Canadian journalist Donna Laframboise. Former National Post & Toronto Star columnist, past vice president of the Canadian Civil Liberties Association.
Greens reject the scientific consensus on genetically modified foods
In the global warming debate, those of us who are skeptical that catastrophic climate change is just around the corner are repeatedly bludgeoned with the cudgel of “scientific consensus.” We’re told that thousands of scientists, under the auspices of the Intergovernmental Panel on Climate Change, have examined all the evidence and made a decision. We’re reminded that prestigious scientific bodies endorse the idea of man-made global warming – and that the best scientific journals do, as well.
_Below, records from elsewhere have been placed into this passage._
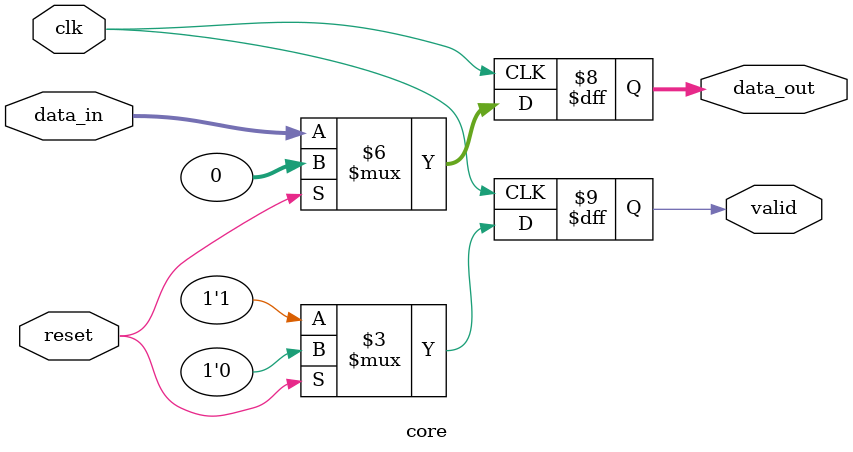
<source format=sv>
module core #(
    parameter WIDTH = 32
) (
    input  logic clk,
    input  logic reset,
    input  logic [WIDTH-1:0] data_in,
    output logic [WIDTH-1:0] data_out,
    output logic valid
);

    always_ff @(posedge clk) begin
        if (reset) begin
            data_out <= '0;
            valid <= 1'b0;
        end else begin
            data_out <= data_in;
            valid <= 1'b1;
        end
    end

endmodule
</source>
Don’t we understand the debate is over? That science has spoken? That challenging the theory of global warming is on a par with believing that the moon landings were faked?
Over and over again we’re advised that this “scientific consensus” trumps all else. Greenpeace tells us this. So do its activist pals, Friends of the Earth.
Except that neither of these groups display one bit of respect for scientific consensus when the topic isn’t global warming but is instead genetically modified foods. The consensus that such foods are safe for humans, animals and the environment is extraordinarily broad-based. Indeed, one might argue that the list of scientific bodies that agree on this point is longer than the list of organizations that concur with global warming theory.
On June 28th, scientists at the European Food Safety Authority (EFSA) joined this consensus. They ruled that there is no reason to forbid the planting of genetically-modified corn in the European Union.
How did Greenpeace respond? It so happens that Greenpeace opposes genetically modified foods for philosophical reasons. It argues that, no matter what humanity might gain from biotechnology (such as drought-resistant crops, blindness-preventing rice and medical discoveries) these aren’t sufficient “justification to turn the environment into a giant genetic experiment by commercial interests.”
So rather than being swayed by “scientific consensus,” Greenpeace chose to attack. It says the scientists who made this decision are unqualified. “Allowing EFSA to express opinions on GM crops while it cannot assess long-term environmental impacts is like allowing someone into a Formula 1 race just because they have a driving license,” says Marco Contier.
The response by Friends of the Earth was even more disturbing. Its spokesperson, Helen Holder, isn’t fazed by the fact most scientists appear to support genetically modified organisms [GMOs]. “It’s time to sack the EFSA scientists, to disband its GMO panel, and move GMO risk assessment” into the hands of a different decision-making body she says.
In other words, because they disagree with her, she thinks these scientists should all lose their jobs – and that their organization should not only be restructured, but stripped of its responsibilities. A tad harsh, don’t you think?
So it turns out that “scientific consensus” appears to be meaningless to these folks. When it suits them, they’ll use it as a club to beat people like me into submission. Otherwise, they’re fully prepared to ignore its existence. Which is something worth thinking about.
And here’s one more thought. Skeptics are sometimes accused of being conspiracy theorists. Why would so many scientists go along with the idea of global warming if it weren’t true, we’re asked? Is it really plausible that so many people would sign on if they weren’t absolutely convinced it were happening?
Well, if you were a scientist who knew that your honestly-held belief would get you bad-mouthed in the media by aggressive environmental groups, might you not be tempted to go with the flow? If you knew that expressing certain views would result in people loudly attacking your credentials and calling for your dismissal, might you not take the path of least resistance, too?